“Are you, are you
Coming to the tree”
Terzo capitolo, o meglio solo la prima parte, della trilogia di Suzanne Collins portato sul grande schermo, per la seconda volta, dal regista Francis Lawrence.
Dopo un anno di attesa da “La ragazza di fuoco”, Jennifer Lawrence torna a impersonare l’eroina Katniss Everdeen, con la sua treccia mora e il suo fedele arco come unica arma di difesa contro il potere dispotico e crudele di Capitol City.
I momenti conclusivi della pellicola infatti terminavano con il ‘rocambolesco’ salvataggio della protagonista e da questo punto che prosegue la narrazione nella quale Katniss, centro nevralgico dell’intera saga, intraprende un cammino interiore basato molto di più sulle sensazioni, le emozioni e uno spirito di rivalsa nei confronti del Presidente Snow (Donald Sutherland).
Confinata sotto terra nel Distretto 13 governato da Alma Coin (Julianne Moore), risorto dalle sue stesse ceneri e celato agli occhi di Capitol, Katniss diventa lentamente il volto di quella rivolta che è rimasta sopita negli anni. La ragazza di fuoco si trasforma così nella Ghiandaia Imitatrice, simbolo della lotta e della ribellione dei Distretti contro il sistema totalitario.

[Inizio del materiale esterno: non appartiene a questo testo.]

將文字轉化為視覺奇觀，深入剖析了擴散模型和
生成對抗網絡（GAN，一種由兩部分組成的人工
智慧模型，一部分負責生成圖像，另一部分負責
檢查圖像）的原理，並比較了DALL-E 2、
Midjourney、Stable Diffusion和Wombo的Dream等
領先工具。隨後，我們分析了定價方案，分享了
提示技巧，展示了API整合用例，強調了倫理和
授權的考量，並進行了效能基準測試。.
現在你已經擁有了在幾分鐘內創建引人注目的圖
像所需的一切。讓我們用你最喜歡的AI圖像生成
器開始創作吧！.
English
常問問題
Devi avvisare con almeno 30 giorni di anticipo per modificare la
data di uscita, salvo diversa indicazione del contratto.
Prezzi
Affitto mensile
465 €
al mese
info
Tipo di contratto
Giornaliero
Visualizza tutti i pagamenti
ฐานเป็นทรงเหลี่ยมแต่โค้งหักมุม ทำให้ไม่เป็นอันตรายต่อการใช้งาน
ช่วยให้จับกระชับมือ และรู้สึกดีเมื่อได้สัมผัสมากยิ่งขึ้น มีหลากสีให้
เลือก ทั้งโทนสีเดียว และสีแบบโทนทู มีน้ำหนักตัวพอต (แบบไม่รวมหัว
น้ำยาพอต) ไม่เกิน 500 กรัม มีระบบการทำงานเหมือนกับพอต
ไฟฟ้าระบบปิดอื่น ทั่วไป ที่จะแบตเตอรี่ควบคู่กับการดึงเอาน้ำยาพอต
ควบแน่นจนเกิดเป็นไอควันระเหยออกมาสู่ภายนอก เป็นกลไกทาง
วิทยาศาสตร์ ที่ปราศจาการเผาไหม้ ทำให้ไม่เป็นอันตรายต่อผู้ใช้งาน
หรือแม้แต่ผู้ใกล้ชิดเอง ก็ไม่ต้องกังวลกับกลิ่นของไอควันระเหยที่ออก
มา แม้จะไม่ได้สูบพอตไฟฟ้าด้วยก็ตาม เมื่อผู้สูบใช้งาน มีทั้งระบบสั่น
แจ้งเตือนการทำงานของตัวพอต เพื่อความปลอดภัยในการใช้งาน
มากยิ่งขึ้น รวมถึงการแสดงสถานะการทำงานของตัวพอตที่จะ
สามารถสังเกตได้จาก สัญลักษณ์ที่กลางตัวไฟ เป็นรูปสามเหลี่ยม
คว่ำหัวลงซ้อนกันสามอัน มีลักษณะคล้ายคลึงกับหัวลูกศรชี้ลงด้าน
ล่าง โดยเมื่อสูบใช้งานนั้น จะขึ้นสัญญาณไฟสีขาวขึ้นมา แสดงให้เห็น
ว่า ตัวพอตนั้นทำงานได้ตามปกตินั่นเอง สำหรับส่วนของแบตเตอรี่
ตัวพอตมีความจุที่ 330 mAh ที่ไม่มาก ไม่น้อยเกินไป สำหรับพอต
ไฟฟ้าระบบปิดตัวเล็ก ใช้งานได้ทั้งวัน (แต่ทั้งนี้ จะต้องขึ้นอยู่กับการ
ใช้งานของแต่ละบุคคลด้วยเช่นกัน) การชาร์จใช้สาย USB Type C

Se nel secondo capitolo la trama era ancora legata ai combattimenti nell’arena, ora i giochi cominciano a diventare pericolosi per l’intera popolazione e la morte sconfina oltre le telecamere, trasformando la “finzione” in un incubo mortale che invade le strade. Ciò nonostante, il film rimane focalizzato al concetto “mediatico ” poiché le immagini risultano il primo cruciale strumento della rivoluzione.
La nuova Ghiandaia, abile nello sfruttare la sua popolarità per diffondere il messaggio della ‘liberazione’ attraverso i mezzi di comunicazione, dona la speranza ad un nazione in ginocchio camminando tra le rovine della distruzione operata da Capitol in un video di propaganda.
Le telecamere inseguono una Katniss che con forza, freddezza e determinazione riesce a urlare la propria rabbia per le ingiustizie, rimanendo prigioniera della sua frustrazione per non aver mantenuto fede alla promessa di salvare Peeta (Josh Hutcherson), che si mostra quasi irriconoscibile, in un percorso distruttivo e di annullamento di se stesso.
I toni cromatici del lungometraggio variano dal nero alla polvere, abbandonando i ricordi passati degli abiti in fiamme, le parrucche pittoresche e i colori accesi. Tutto viene sostituito da tute grigie e armature poco scintillanti per stigmatizzare l’angoscia e l’orrore determinato dalla guerra.
Anche Capitol cade vittima del buio e del caos: è il preludio di una probabile disfatta contro il popolo sovversivo e in cerca di giustizia. Solo il fuoco, dal rosso ardente, riscalda e illumina gli scenari freddi e desolanti dei Distretti ormai annientati. Nel primo atto dell’ultimo capitolo, la regia rimane più fedele e coerente al testo dei romanzi, sottraendo molte scene ai combattimenti e lasciando più spazio alla profondità dei dialoghi tra i protagonisti.
Forse gli appassionati dell’action e di questo genere dovranno aspettare ancora un anno per vedere qualcosa di più spettacolare. Il lavoro di Francis Lawrence e degli sceneggiatori è infatti veicolato ad una divisione ponderata in due film per creare la suspense necessaria a chi ancora non ha letto il libro, lasciando intravedere piuttosto chiaramente i suoi intenti futuri proprio nei minuti finali di questa prima parte.
Per i fan letterari della Collins ogni incontro, ogni incrocio di sguardi tra i vari personaggi, ha molti più significati di quello che uno spettatore normale possa realmente comprendere: è un film per chi sa cosa aspettarsi, amplificandone le sensazioni, ed una buona prima parte per chi ancora non sa a cosa andrà incontro.
In Hunger Games: Il Canto della Rivolta-Parte 1 ritroviamo per l’ultima volta il compianto Philip Seymour Hoffman… il film è dedicato alla sua memoria.